--- Extract provided ---
(October 12, 2015) --

Following the stranding of a melon headed whale in Gulf Shores, Alabama, last Tuesday (6 October 2015), researchers at the Dauphin Island Sea Lab's Alabama Marine Mammal Stranding Network (ALMMSN) performed a necropsy to help determine what caused the animal to strand. While final results are still pending, researchers found the small whale had a severe respiratory infection that likely affected the animal's ability to breathe.

The melon headed whale, a type of dolphin that is normally found in deeper waters, stranded alive near the Surfside Shores condos in Gulf Shores. The dolphin was struggling to breathe and stay upright in the surf. ALMMSN biologists were aided by bystanders who stayed with the animal until responders arrived on scene. “Because these animals are very sick when they come ashore to strand, it is imperative that people do not attempt to push them back out to sea,” said ALMMSN Stranding Coordinator Noel Wingers. “In this case, the good Samaritans on scene did everything right to help keep this animal as comfortable as possible, and we are very grateful for their dedication and hard work.”
--- Data section ---
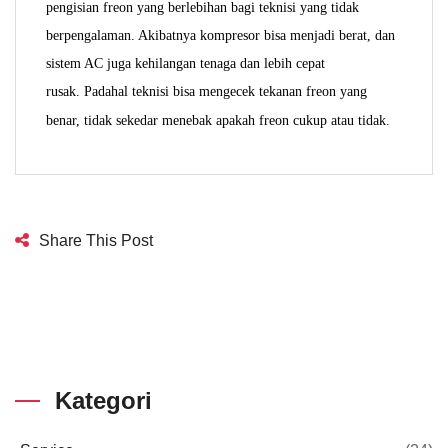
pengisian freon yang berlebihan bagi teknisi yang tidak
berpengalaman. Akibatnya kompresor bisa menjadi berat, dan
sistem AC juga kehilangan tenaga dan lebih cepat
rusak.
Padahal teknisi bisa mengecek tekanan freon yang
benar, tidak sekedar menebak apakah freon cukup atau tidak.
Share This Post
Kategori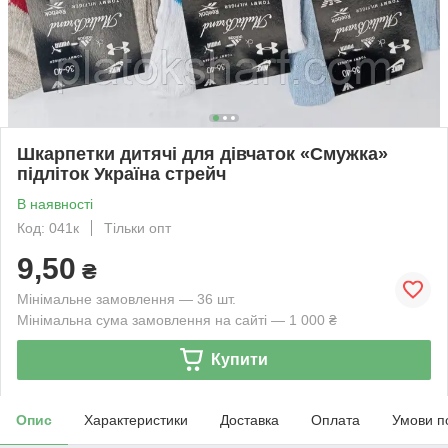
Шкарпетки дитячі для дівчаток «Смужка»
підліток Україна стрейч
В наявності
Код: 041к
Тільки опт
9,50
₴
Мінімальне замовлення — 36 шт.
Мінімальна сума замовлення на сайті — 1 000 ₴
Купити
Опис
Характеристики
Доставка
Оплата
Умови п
---
• [Action item] Continue the news report on the melon-headed whale stranding in Gulf Shores from the point where it stops.

• [Answer box]
The ALMMSN team and bystanders stabilized the dolphin until a veterinary team from the Emerald Coast Wildlife Refuge arrived to assess its health. Given the animal's ailing condition, the decision was made in conjunction with NOAA National Marine Fisheries Service officials to euthanize the dolphin on scene. “In cases like this one, when animals are very sick, often the best course of action is to keep the animal as comfortable as possible and provide a humane death through sedation and euthanasia,” said Ms. Wingers.

Three additional melon-headed whales have stranded along the east coast of Florida during the past month, and two pygmy killer whales stranded in Mississippi in September. NOAA and cooperative southeast regional marine mammal stranding networks are closely monitoring this situation. If you see a stranded marine mammal, please call 1-877-WHALE-HELP immediately and never attempt to push an animal back out to sea.